Mercedes openly admitting they are not competitive at the moment as they battle with aerodynamic problems in their car but no one would have foreseen Hamilton’s struggles. But no one could have predicted that the seven-time champion would have been knocked out in Q1.

Bottas put his Alfa Romeo eighth fastest going seven hundredths faster than Pierre Gasly and the second Haas of Kevin Magnussen. Neither McLaren made it through to the final part of qualifying, when the session resumed following Schumacher’s crash there were no improvements from either Lando Norris or Daniel Ricciardo.

Norris finished the session eleventh fastest, over a tenth faster than Ricciardo. McLarenhase struggled to find pace and performance over the last three weekends in the middle east despite having looked very strong during the first test in Barcelona. Guyana Zuho put his Alfa Romeo a tenth ahead of Schumacher with Lance Stroll slowest in Q2.

Schumacher was not the only driver to crash, Nicolas Latifi lost control of his Williams at Turn Thirteen in Q1. The impact was less severe, and he hit crash barriers rather than an exposed concrete wall and the session was able to resume after a few minutes.

Hamilton was the fastest of those knocked out in Q1, the seven-time champions qualifying starting badly forced onto the soft tyre his firs lap saw him get oversteer at Turn Two and abort the lap.

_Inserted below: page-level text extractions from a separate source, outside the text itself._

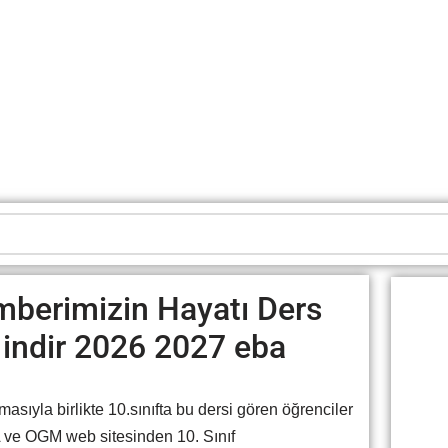
mberimizin Hayatı Ders
 indir 2026 2027 eba
sıyla birlikte 10.sınıfta bu dersi gören öğrenciler
 ve OGM web sitesinden 10. Sınıf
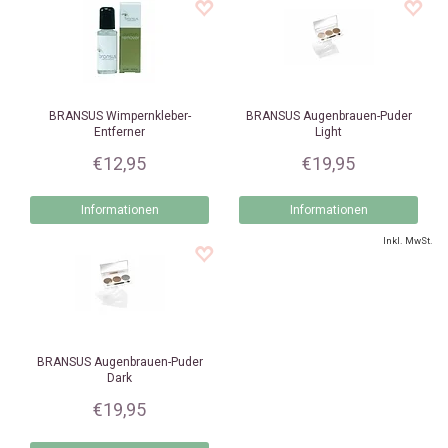
BRANSUS
Wimpernkleber-
BRANSUS
Augenbrauen-Puder
Entferner
Light
€12,95
€19,95
Informationen
Informationen
Inkl. MwSt.
BRANSUS
Augenbrauen-Puder
Dark
€19,95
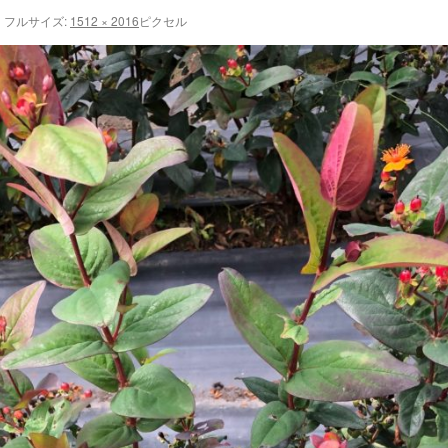
|
フルサイズ:
1512 × 2016
ピクセル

The Englishman forced into an all or nothing lap at the end off Q1 but was already down in sector one only gaining one place.

It was not due to weather or bad luck; Hamilton was down in that position on a lack of pace alone and despite his best efforts and plenty of flying laps on the softest tyre.

When Stroll improved on his final run, he pushed Hamilton out of qualifying in Q1 for the first time since the seven-time champion crashed out at Interlagos 2017. There appears to be little hope of a repeat of his drive to fourth in that race as Mercedes lack the pace.

Alex Albon put his Williams seventeenth, the British-Thai driver going half a second ahead of Nico Hulkenberg. Latifi finished a nineteenth, while another power unit issue for Red Bull Powertrains and a fuel pump issue left Yuki Tsunoda unable to take part in qualifying.